Their support for the deal came in the wake of US President-elect Donald Trump’s latest condemnation of the TPP as a “potential disaster” for the US.

Mr Abe admitted the deal would require all interested countries to maintain “solid cooperation” with the Trump administration.

Australian Trade Minster Steven Ciobo remains hopeful the TPP will be ratified.

“It is our earnest hope that we'll continue to see the ratification of the TPP by all 12 countries,” Mr Ciobo told a business event on the weekend.

“In the interim, we'll work towards being strong advocates of the myriad of advantages that flow and will understand that through the TPP we can overcome the mutual challenges we face.”

In a more immediate deal, Mr Turnbull announced an agreement with the Japanese Government to step up military cooperation with Australia.

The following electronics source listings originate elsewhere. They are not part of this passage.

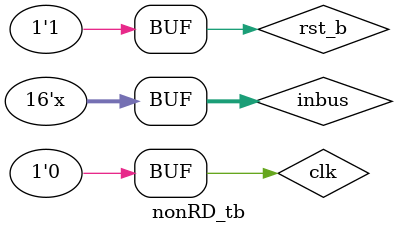
<source format=v>
module nonRD(
    input clk, rst_b, 
    input [15:0] inbus,
    output [15:0] outbus
);
    wire[15:0] reg_a, reg_m, reg_q;
    wire[16:0] adder_output;
    wire[2:0] cnt;
    wire reg_s;
    wire c0, c1, c2, c3, c4, c5, c6, c7, c8;

    control_unit inst7(.clk(clk),
                    .rst_b(rst_b),
                    .s(reg_s),
                    .is_count_7(cnt == 3'b111),
                    .c0(c0),
                    .c1(c1),
                    .c2(c2),
                    .c3(c3),
                    .c4(c4),
                    .c5(c5),
                    .c6(c6),
                    .c7(c7),
                    .c8(c8));

    reg_m inst0(.clk(clk),
            .rst_b(rst_b),
            .c2(c2),
            .inbus(inbus),
            .out(reg_m));

    reg_q inst1(.clk(clk),
            .rst_b(rst_b),
            .c1(c1),
            .c5(c5),
            .c6(c6),
            .c7(c7),
            .s(~s),
            .inbus(inbus[15:0]),
            .out(reg_q),
            .outbus(outbus));

    reg_a inst2(.clk(clk),
            .rst_b(rst_b),
            .c0(c0),
            .c3(c3),
            .c6(c6),
            .c8(c8),
            .q7(reg_q[7]),
            .inbus(inbus),
            .adder_input(adder_output[15:0]),
            .out(reg_a),
            .outbus(outbus));

    reg_s inst3(.clk(clk),
                .rst_b(rst_b),
                .adder_input(adder_output[16]),
                .a7(reg_a[15]),
                .c0(c0),
                .c3(c3),
                .c6(c6),
                .out(reg_s));

    counter inst4(.clk(clk),
                .rst_b(rst_b),
                .c0(c0),
                .c6(c6),
                .out(cnt));

    parallel_adder inst6(.cin(c4),
                         .a({reg_s, reg_a}),
                         .b({reg_m[15], reg_m} ^ {17{c4}}),
                         .out_add(adder_output));

endmodule

module nonRD_tb;
    reg clk, rst_b;
    reg [15:0] inbus;
    wire [15:0] outbus;

    nonRD dut(.clk(clk),
                 .rst_b(rst_b),
                 .inbus(inbus),
                 .outbus(outbus));
                     
    localparam CLOCK_CYCLES = 160, CLOCK_PERIOD = 100;
    localparam RST_PULSE = 25;

    initial begin 
        clk = 0;
        repeat(CLOCK_CYCLES * 2)
            #(CLOCK_PERIOD / 2) clk = ~clk;
    end

    initial begin 
        rst_b = 0;
        #(RST_PULSE) rst_b = 1;
    end

    initial begin 
          inbus = 16'b0; //prima jumatate deimpartit
          #(200)

          inbus = 16'b0000_0000_0001_0000; //a doua jumatate => deimpartit 
          #(200)
          inbus = 16'b0000_0000_0000_0010; //divisor 
          #(200)
 
          inbus = 16'bz;
          #(1200) 
          inbus = 16'bz;
    end
endmodule 
</source>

He said the agreement would improve the capacity of both defence forces to provide logistical support during joint exercises and operations.

Mr Abe said the talks at Kirribilli House were “extremely meaningful”.

“In a situation where there is increasing uncertainty and nebulousness on the political security and economic scenes, it is important to guard and increase the robustness of the free, open and rules-based international order,” he said.

“It is more necessary than ever before for Japan and Australia, as special strategic partners, to play a leading role for regional peace and prosperity as we both share common values such as freedom, rule of law and democracy.”